Eligible beneficiaries in the TRICARE program are able to choose from a variety of program options. They
can choose to enroll in TRICARE Prime, which is similar to a conventional HMO plan, or they can select, on a
case-by-case basis, to utilize TRICARE Extra, which is similar to a conventional PPO plan, or TRICARE
Standard, which is similar to a conventional indemnity plan.
Under TRICARE Prime, enrollees pay an enrollment fee (which is zero for active duty participants and their
dependents) and select a primary care physician from a designated provider panel. The primary care physicians
are responsible for making referrals to specialists and hospitals. Except for active duty family members, who
have no co-payment charges, TRICARE Prime enrollees pay co-payments each time they receive medical
services from a civilian provider. TRICARE Prime enrollees may opt, on a case-by-case basis, for a
point-of-service option in which they are allowed to self-refer but incur a deductible and a co-payment.

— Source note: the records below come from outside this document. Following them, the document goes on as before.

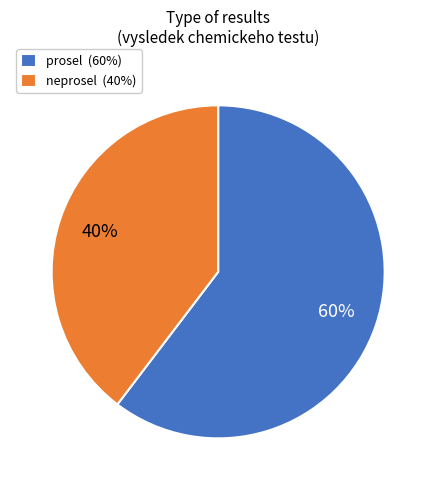

What is the ratio of the value at prosel to the value at neprosel?

1.5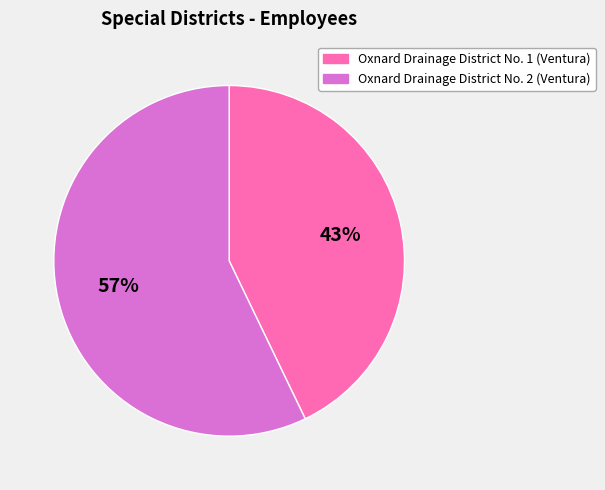

Combined, do Oxnard Drainage District No. 2 (Ventura) and Oxnard Drainage District No. 1 (Ventura) account for over 50%?

Yes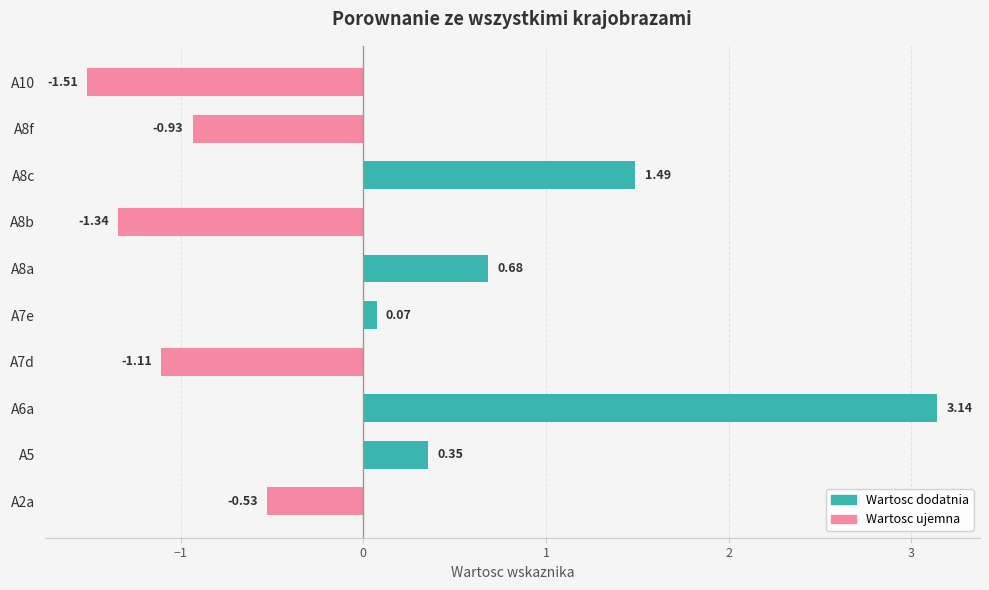

List the labels in order of value, largest first.

A6a, A8c, A8a, A5, A7e, A2a, A8f, A7d, A8b, A10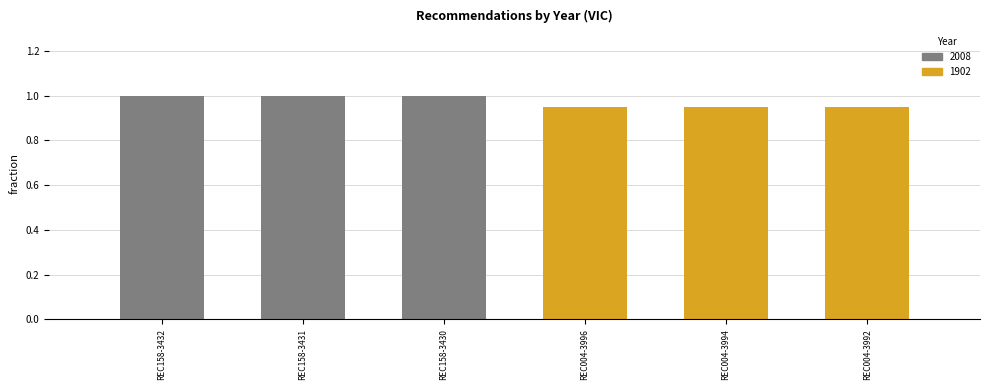

What is the label of the 3rd bar from the right?

REC004-3996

Under TRICARE Extra, eligible beneficiaries may utilize a TRICARE network provider but incur a
deductible and co-payment which is greater than the TRICARE Prime co-payment. Under TRICARE Standard,
eligible beneficiaries may utilize a TRICARE authorized provider who is not a network provider but pay a higher
co-payment than under TRICARE Prime or TRICARE Extra.

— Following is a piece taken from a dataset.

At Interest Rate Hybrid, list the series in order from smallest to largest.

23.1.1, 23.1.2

As of December 31, 2005, there were approximately 1.4 million TRICARE eligibles enrolled in TRICARE
Prime under our North Region contract. The total estimated number of eligible beneficiaries for the North Region
contract as of December 31, 2005, based on data provided by the Department of Defense, was 3.0 million.
The TRICARE contract for the North Region includes a target price for the cost reimbursed health care
costs which is negotiated annually during the term of the contract, with underruns and overruns of our target
price provision borne 80% by the government and 20% by us. The administrative price is paid on a monthly
basis, one month in arrears and certain components of the administrative price are subject to volume-based
adjustments.
We are paid within five days for each claims run under the North Region contract based on paid claims with
an annual reconciliation of the risk sharing provision. We are not responsible for providing pharmaceutical
benefits, claims processing for TRICARE and Medicare dual eligibles and certain marketing and education
services. For additional information regarding our TRICARE contract for the North Region, see “Item 7.
Management’s Discussion and Analysis of Financial Condition and Results of Operation.”